[Extracted page text data]
........

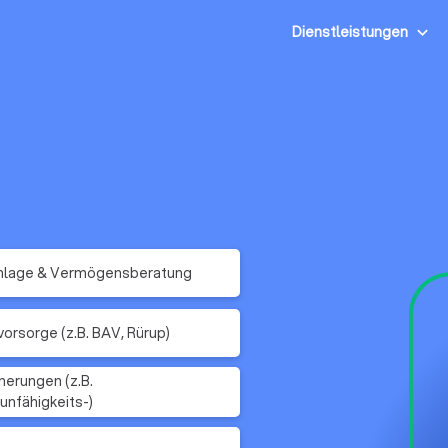
Dienstleistungen
nlage & Vermögensberatung
vorsorge (z.B. BAV, Rürup)
herungen (z.B.
unfähigkeits-)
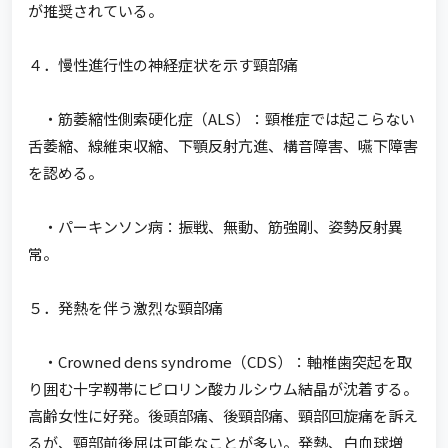
が推奨されている。
４．慢性進行性の神経症状を示す頸部痛
・筋萎縮性側索硬化症（ALS）：頸椎症では起こらない
舌萎縮、線維束収縮、下顎反射亢進、構音障害、嚥下障害
を認める。
・パーキンソン病：振戦、無動、筋強剛、姿勢反射異
常。
５．発熱を伴う激烈な頸部痛
・Crowned dens syndrome（CDS）：軸椎歯突起を取
り囲む十字靱帯にピロリン酸カルシウム結晶が沈着する。
高齢女性に好発。後頭部痛、後頸部痛、頸部回旋痛を訴え
るが、頸部前後屈は可能なことが多い。発熱、白血球増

........

All lines from the one with "５．発熱を伴う激烈な頸部痛" through the final line above are to be quoted exactly; quote no other line.

５．発熱を伴う激烈な頸部痛
・Crowned dens syndrome（CDS）：軸椎歯突起を取
り囲む十字靱帯にピロリン酸カルシウム結晶が沈着する。
高齢女性に好発。後頭部痛、後頸部痛、頸部回旋痛を訴え
るが、頸部前後屈は可能なことが多い。発熱、白血球増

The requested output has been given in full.